_Description of the task_
Write out every line of text from the records below exactly, leaving the pictures out of your answer.
# # # # #
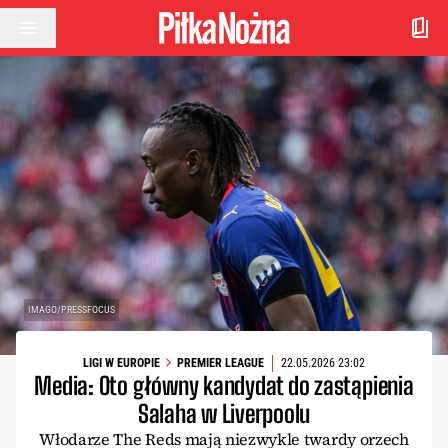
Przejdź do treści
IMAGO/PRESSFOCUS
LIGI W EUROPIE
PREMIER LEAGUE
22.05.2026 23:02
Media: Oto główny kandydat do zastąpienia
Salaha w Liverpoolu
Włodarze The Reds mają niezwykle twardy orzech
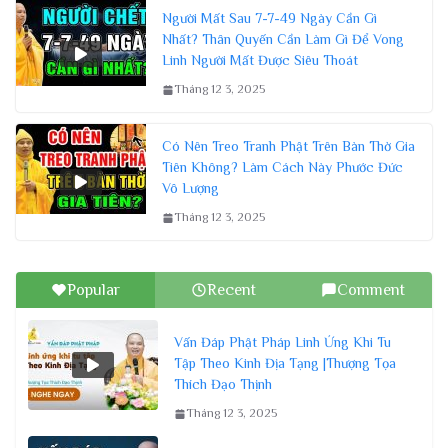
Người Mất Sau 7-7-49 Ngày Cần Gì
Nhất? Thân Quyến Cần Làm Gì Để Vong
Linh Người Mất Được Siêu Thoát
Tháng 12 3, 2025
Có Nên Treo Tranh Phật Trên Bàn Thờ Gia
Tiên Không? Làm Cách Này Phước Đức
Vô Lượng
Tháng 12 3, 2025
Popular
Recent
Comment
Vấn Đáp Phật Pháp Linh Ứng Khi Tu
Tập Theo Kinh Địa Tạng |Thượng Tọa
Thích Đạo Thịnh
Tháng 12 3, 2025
# # # # #
_Output below_
Przejdź do treści
IMAGO/PRESSFOCUS
LIGI W EUROPIE
PREMIER LEAGUE
22.05.2026 23:02
Media: Oto główny kandydat do zastąpienia
Salaha w Liverpoolu
Włodarze The Reds mają niezwykle twardy orzech
Người Mất Sau 7-7-49 Ngày Cần Gì
Nhất? Thân Quyến Cần Làm Gì Để Vong
Linh Người Mất Được Siêu Thoát
Tháng 12 3, 2025
Có Nên Treo Tranh Phật Trên Bàn Thờ Gia
Tiên Không? Làm Cách Này Phước Đức
Vô Lượng
Tháng 12 3, 2025
Popular
Recent
Comment
Vấn Đáp Phật Pháp Linh Ứng Khi Tu
Tập Theo Kinh Địa Tạng |Thượng Tọa
Thích Đạo Thịnh
Tháng 12 3, 2025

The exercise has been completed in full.